Puppeteer is a browser test automation Node.js library that provides a high-level API to control headless Chrome or Chromium over the DevTools Protocol. As such, new versions of Puppeteer are often linked to new versions of the Chrome browser and the deprecation of old Node.js versions. This is also the case in this release. While Puppeteer 2.0 supported Chrome 79 and deprecated Node 6, Puppeteer 3.0 supports the latest Chrome browser (Chrome 81) and no longer supports Node 8.

Puppeteer 3.0, however, additionally supports Firefox, a move that is poised to increase its usage for cross-browser testing purposes. Google announced in passing a first effort (code-named puppeteer-firefox) to support Mozilla’s browser at Google I/O ’19 in the Modern Web Testing and Automation with Puppeteer (Google I/O ’19) talk by Andrey Lushnikov and Joel Einbinder. Both developers have since moved to Microsoft working on Playwright, a concurrent cross-browser automation Node.js library which supports all major browser engines (Chromium, WebKit and Firefox) in a single API. Playwright nears the release its first major version with 99% of tests passing (in v0.13).
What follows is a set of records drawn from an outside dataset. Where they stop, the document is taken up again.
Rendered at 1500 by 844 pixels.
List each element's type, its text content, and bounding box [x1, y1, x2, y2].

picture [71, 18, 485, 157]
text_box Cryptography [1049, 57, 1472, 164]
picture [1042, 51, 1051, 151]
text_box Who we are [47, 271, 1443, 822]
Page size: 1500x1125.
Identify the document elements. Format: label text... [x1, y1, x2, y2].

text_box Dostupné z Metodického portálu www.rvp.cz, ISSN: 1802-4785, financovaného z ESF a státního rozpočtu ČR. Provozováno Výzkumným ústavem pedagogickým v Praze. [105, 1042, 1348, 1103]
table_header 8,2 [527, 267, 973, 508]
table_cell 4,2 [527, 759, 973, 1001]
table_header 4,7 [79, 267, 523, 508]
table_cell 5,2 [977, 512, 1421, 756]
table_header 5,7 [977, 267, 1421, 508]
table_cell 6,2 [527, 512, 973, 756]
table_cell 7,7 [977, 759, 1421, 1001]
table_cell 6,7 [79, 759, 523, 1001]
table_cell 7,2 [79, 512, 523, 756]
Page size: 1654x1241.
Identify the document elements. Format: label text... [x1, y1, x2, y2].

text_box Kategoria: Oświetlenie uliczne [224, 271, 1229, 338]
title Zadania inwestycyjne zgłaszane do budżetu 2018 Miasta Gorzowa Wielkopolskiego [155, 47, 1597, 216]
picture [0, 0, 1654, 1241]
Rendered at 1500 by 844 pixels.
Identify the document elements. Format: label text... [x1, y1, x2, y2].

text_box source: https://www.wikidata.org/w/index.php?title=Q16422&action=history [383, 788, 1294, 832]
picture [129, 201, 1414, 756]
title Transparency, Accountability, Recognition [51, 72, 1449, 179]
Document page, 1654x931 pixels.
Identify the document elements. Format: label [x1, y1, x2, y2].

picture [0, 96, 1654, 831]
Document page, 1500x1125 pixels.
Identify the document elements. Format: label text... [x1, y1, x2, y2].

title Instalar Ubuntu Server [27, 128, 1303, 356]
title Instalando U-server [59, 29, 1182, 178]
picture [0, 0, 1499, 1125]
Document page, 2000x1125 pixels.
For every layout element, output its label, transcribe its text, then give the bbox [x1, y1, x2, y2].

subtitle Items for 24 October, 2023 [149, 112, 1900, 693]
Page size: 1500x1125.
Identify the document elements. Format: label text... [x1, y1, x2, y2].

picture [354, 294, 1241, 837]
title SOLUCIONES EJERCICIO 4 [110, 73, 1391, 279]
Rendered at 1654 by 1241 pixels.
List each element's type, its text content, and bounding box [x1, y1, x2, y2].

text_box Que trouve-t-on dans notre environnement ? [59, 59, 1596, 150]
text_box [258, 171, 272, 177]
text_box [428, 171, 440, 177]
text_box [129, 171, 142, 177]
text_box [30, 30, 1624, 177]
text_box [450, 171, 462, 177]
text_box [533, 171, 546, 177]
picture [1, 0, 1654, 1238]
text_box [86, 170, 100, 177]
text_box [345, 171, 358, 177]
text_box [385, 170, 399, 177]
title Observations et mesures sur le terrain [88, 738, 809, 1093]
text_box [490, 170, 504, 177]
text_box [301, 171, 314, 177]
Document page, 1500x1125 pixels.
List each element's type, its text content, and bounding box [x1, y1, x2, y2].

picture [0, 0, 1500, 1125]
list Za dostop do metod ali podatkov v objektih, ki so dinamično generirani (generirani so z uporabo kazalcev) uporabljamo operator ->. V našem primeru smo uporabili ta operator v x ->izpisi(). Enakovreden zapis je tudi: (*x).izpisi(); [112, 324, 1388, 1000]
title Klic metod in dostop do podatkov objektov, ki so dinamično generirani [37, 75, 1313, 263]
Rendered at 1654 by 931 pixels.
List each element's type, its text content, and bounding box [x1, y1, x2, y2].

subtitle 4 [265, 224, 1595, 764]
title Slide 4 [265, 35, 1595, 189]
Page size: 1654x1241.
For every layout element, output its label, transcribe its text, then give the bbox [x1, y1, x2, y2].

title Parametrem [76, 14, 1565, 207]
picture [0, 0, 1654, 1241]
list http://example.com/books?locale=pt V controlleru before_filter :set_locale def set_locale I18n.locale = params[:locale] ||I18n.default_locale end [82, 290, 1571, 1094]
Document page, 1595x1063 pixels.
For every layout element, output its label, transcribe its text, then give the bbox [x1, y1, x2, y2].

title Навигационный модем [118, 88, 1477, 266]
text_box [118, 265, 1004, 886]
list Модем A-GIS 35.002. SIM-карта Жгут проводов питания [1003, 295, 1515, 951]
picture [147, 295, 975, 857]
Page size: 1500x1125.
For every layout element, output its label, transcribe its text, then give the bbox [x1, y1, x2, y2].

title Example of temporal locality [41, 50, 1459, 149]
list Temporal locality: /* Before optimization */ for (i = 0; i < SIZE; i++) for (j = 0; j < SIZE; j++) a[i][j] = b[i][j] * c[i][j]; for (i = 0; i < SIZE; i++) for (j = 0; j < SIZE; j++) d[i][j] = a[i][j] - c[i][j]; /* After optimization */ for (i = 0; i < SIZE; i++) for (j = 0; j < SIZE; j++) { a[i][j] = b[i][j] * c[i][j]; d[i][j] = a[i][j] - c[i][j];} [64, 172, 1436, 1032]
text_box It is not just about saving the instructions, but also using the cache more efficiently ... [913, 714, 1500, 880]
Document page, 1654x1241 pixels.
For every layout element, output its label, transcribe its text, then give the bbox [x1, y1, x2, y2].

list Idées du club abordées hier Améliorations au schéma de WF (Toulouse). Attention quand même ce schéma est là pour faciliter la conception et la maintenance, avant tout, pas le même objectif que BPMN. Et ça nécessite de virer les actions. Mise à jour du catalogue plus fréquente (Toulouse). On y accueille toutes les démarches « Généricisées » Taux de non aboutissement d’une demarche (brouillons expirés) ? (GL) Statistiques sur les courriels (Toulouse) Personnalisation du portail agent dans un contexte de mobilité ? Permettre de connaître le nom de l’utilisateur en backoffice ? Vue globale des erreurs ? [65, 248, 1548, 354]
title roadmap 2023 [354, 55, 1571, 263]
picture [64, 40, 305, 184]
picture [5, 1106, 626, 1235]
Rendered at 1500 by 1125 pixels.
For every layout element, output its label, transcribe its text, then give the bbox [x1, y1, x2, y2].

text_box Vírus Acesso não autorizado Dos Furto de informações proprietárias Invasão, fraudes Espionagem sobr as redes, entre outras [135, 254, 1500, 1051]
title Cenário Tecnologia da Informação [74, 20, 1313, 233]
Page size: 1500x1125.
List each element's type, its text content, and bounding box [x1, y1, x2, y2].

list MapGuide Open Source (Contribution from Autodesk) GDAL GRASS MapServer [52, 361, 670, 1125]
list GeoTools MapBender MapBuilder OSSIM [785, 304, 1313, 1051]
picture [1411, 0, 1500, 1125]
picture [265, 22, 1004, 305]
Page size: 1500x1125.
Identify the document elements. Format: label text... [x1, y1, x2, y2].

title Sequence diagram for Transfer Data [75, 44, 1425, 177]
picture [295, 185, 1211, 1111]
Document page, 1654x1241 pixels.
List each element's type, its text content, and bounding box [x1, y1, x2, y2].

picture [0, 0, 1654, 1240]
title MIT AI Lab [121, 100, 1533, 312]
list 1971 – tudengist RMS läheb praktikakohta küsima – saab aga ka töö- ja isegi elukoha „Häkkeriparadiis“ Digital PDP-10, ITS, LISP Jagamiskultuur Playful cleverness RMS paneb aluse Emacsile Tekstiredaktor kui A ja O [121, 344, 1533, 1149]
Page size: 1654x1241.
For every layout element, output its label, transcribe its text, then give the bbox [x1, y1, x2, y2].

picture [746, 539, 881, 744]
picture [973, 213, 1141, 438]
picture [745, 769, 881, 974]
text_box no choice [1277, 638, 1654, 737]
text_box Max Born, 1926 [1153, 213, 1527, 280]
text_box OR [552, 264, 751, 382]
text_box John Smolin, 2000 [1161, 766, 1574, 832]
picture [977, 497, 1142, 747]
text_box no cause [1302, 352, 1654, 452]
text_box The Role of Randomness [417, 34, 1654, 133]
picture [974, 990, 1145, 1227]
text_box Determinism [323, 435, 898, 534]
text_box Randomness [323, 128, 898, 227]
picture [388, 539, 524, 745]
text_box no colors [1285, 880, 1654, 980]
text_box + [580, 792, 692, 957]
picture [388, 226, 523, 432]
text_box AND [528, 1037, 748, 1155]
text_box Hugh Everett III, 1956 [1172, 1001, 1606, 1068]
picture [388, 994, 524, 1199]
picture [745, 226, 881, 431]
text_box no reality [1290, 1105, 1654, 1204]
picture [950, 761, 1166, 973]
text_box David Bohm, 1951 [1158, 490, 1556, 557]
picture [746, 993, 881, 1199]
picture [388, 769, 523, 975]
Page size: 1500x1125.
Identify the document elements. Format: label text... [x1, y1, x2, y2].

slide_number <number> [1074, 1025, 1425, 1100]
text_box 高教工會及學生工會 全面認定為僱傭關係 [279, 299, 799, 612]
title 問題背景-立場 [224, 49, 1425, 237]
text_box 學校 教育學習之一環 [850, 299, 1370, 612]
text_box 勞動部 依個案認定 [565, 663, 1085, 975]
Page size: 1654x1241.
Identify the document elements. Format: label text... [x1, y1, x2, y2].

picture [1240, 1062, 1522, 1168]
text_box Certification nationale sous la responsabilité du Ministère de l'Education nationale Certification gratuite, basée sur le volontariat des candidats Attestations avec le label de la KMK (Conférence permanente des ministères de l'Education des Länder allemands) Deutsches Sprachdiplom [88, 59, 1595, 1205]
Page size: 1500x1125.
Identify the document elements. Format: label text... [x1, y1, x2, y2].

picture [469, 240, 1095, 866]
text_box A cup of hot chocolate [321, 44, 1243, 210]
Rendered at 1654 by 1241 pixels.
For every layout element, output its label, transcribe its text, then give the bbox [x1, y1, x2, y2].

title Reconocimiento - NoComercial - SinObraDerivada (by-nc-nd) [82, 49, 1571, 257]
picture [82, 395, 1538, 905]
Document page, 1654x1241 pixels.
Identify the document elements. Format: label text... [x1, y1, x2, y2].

With Firefox support transitioning to the puppeteer package, the puppeteer-firefox package has been deprecated. Puppeteer can now fetch a Firefox Nightly binary. Bynens links to an example of Firefox automation with Puppeteer, whose excerpt is as follows:

To have Puppeteer fetch a Firefox binary for you, first run:
> PUPPETEER_PRODUCT=firefox npm install

To get additional logging about which browser binary is executed, run this example as:
> DEBUG=puppeteer:launcher NODE_PATH=../ node examples/cross-browser.js

- You can set a custom binary with the `executablePath` launcher option.

Bynens also mentions that improvements in the reliability of file uploads, switching to Mocha over the previous custom test runner framework, and the migration of the source code to TypeScript. Of the latter, Bynens comments:

Although this doesn’t affect the way developers can consume Puppeteer, it improves the quality of the Puppeteer type definitions which can be used by modern editors.

Developers have reacted enthusiastically on Twitter. A developer enquired:

Awesome! Is there also a way to install Firefox if puppeteer is a dependency of another package published on npm, such that npm install foo automatically installs puppeteer + matching Firefox?

Bynens answered that the requested feature would be implemented once Firefox support is no longer experimental.

More coverage on the testing ecosystem is available in the JavaScript and Web Development InfoQ Trends Report. Puppeteer is open-source software available under the Apache 2.0 license. Contributions are welcome and must respect the Puppeteer contribution guidelines.